The fireflies among our children, family and friends have to be encouraged, cared and helped instead of being suppressed, laughed on and imprisoned or remodeled into another frame. Each firefly has their own special light or spark that brings the magic to the night and add little light to the dark. As for the fireflies out there, keep of on shining, singing and creating the special light, knowing that each courageous firefly is special with their own light and own area to shine. Remember, no butterfly can shine like the firefly.

Posted in Daily, Family and Society, Quotes, Stories Around the World

The Three Sieves

“Think before you speak. Read before you think.” Fran Lebowitz

The greatest ability that puts man apart from the rest of the oxygen dependent genres is the ability to read, write, think, comprehend and speak various languages understood with all of his kind. The gift of verbal and non-verbal communication of man is at a higher level than the rest of the living species.

“There is a time and a place for things. Sometimes one needs to put a filter on oneself. That can be a good thing.” Tori Amos

Which is why before we say something rash or simply repeat the hearsay, think if doing so is worth the time, effort, energy as well as the consequences and the aftermath. The wheel of time is such that it can be only move forward. Once a particular event has happened for good or bad, we can’t change it but only deal with it or take corrective measures.

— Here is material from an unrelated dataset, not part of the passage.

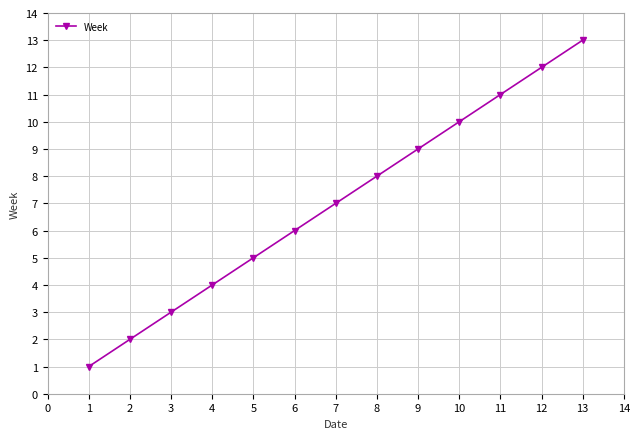

How many series are shown in this chart?

1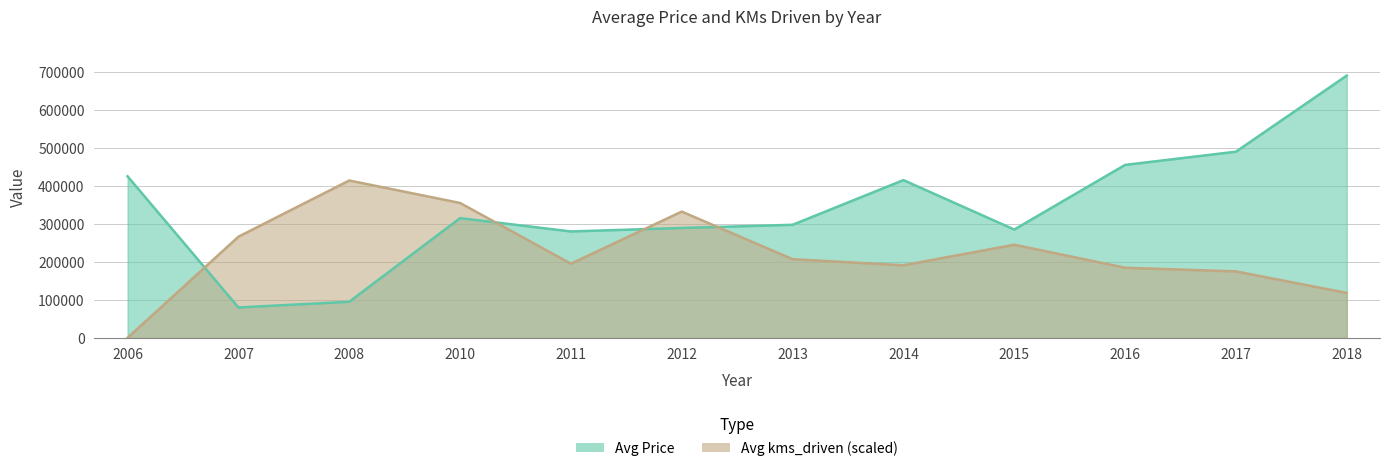

In Avg Price, how many points are higher than both neighbors (excluding endpoints)?

2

“Speak only if it improves upon the silence.” Mahatma Gandhi

Unless we learn to sieve our words and thoughts when we tweet, speak or cast them to the world around us; we would end up with a whole load of regrets, guilt and uneasiness. It is easy to fill in conversation gaps, catch attention or be the first with the information; yet unless it is true, beneficial, required, non intrusive and kind; saying nothing is more restful to oneself and others as well.

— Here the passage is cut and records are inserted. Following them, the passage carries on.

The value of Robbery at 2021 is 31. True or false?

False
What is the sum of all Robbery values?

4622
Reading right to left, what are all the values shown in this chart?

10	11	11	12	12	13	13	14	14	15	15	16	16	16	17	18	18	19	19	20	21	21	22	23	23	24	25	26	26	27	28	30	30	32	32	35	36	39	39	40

“Before you speak, listen. Before you write, think. Before you spend, earn. Before you invest, investigate. Before you criticize, wait. Before you pray, forgive. Before you quit, try. Before you retire, save. Before you die, give.” William Arthur Ward

“One day, the old wise Socrates walks down the streets, when all of the sudden a man runs up to him “Socrates I have to tell you something about your friend who…”
“Hold up” Socrates interrupts him “About the story you’re about to tell me, did you put it trough the three sieves?”
“Three sieves?” The man asks “What three sieves?”
“Let’s try it” Socrates says.
“The first sieve is the one of truth, did you examine what you were about to tell me if it is true?” Socrates asks.
“Well no, I just overheard it” The man says.
“Ah, well then you have used the second sieve, the sieve of good?” Socrates asks “Is it something good what you’re about to tell me?”
“Ehm no, on the contrary” the man answers.
“Hmmm” The wise man says “Let’s use the third sieve then, is it necessary to tell me what you’re so exited about?”
“No not necessary” the man says.
“Well” Socrates says with a smile “If the story you’re about to tell me isn’t true, good or necessary, just forget it and don’t bother me with it.”